Determine the number of lines below that contain "shadow". Write nothing but that number.

» Collected data entries
>>

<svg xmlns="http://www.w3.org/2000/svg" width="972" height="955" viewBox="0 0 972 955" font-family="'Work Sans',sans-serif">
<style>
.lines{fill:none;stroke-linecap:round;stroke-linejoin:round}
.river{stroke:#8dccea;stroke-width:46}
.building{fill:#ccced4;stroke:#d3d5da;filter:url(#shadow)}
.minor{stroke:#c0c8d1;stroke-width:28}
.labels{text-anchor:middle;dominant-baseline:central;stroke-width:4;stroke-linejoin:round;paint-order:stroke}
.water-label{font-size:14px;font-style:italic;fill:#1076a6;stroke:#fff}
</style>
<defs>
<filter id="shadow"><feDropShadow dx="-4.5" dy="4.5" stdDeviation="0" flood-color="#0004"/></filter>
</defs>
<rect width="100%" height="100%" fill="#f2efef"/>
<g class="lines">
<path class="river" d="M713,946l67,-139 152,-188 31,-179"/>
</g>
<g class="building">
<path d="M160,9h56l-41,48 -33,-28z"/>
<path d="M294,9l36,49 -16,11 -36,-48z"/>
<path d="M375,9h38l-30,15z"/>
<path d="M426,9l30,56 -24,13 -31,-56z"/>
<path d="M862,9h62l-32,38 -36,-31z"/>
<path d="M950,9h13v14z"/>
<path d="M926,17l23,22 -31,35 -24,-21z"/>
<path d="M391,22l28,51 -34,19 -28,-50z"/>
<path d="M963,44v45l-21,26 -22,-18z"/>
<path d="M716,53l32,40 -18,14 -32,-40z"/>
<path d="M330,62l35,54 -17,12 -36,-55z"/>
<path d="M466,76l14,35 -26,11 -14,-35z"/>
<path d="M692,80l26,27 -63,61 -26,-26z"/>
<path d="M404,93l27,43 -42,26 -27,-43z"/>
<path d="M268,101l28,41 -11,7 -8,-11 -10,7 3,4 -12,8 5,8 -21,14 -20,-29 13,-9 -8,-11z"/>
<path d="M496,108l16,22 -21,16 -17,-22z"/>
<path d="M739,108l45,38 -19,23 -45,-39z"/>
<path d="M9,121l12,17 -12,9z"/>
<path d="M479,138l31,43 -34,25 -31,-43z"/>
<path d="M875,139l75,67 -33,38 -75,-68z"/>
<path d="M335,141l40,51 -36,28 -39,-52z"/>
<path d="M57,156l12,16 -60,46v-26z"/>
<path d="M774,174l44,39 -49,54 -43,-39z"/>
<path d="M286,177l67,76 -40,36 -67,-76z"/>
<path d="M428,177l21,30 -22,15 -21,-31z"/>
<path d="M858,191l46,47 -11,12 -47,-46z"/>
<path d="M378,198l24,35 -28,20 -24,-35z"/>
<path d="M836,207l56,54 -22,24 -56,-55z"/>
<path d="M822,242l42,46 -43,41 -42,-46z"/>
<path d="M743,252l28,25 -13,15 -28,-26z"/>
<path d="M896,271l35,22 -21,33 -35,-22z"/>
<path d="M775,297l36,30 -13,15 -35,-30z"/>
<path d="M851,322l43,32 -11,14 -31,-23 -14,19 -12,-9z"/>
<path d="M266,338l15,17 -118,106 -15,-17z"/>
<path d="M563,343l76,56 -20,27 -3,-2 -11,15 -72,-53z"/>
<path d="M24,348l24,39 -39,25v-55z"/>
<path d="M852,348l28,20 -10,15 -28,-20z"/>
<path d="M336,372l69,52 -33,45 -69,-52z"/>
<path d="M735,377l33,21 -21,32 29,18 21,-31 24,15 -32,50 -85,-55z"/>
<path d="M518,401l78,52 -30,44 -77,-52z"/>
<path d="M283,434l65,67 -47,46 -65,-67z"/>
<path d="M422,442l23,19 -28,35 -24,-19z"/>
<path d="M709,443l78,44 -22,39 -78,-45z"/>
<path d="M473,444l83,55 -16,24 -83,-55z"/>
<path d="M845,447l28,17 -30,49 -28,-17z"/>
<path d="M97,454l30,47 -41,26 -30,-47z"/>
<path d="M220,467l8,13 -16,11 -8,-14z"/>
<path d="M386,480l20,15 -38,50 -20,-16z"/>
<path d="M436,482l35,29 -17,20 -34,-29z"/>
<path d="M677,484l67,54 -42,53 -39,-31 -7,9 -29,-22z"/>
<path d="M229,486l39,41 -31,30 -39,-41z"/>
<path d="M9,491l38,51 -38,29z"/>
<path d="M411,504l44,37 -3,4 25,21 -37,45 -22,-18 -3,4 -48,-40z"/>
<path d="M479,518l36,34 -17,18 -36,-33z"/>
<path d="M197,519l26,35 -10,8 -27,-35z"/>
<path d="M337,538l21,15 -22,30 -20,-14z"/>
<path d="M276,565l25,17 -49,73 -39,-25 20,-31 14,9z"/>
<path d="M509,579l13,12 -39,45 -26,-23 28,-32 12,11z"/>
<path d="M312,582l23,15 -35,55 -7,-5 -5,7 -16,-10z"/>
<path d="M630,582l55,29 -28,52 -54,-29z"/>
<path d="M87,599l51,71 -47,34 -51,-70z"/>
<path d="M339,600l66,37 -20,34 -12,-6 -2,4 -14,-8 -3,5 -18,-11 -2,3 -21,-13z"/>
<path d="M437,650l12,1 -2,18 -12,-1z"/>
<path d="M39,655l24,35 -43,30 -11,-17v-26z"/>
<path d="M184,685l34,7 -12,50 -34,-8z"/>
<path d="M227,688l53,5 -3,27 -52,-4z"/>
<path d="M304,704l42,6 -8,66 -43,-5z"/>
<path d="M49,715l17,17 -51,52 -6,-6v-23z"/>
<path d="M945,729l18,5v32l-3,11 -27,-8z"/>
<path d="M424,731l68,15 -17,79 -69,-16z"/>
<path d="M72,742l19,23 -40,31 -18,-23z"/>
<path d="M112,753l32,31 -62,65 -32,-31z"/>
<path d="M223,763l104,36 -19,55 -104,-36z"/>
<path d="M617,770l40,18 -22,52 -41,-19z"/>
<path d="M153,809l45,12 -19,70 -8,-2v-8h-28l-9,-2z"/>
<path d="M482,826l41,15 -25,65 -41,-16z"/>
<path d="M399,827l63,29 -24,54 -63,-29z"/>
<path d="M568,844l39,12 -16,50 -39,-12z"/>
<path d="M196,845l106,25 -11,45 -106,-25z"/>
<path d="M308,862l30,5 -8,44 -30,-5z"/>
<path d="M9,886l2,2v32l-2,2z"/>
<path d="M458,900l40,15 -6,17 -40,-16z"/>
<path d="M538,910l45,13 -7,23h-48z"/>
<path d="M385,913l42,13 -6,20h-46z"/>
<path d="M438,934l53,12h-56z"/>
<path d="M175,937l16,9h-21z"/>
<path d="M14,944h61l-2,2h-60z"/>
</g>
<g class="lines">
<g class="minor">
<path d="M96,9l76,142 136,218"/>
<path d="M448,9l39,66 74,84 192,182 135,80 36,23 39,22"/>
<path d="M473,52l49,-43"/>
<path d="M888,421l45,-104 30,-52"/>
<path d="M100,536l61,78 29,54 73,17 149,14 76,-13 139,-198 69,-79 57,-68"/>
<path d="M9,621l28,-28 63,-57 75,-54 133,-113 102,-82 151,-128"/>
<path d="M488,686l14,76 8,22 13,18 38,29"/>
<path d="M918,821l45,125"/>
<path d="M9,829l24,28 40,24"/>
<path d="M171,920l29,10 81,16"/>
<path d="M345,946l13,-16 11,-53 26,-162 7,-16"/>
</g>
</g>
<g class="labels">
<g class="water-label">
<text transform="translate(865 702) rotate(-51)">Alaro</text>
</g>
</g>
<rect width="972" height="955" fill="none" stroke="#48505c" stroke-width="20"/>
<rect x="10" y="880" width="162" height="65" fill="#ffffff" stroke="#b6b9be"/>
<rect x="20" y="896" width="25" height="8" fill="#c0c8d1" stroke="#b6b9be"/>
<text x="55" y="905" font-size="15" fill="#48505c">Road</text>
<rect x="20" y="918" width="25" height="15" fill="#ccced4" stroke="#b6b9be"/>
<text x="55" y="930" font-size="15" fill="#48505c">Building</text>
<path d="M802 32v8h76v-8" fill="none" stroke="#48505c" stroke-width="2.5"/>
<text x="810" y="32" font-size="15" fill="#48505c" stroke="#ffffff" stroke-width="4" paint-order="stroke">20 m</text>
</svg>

<<

» Answer area
2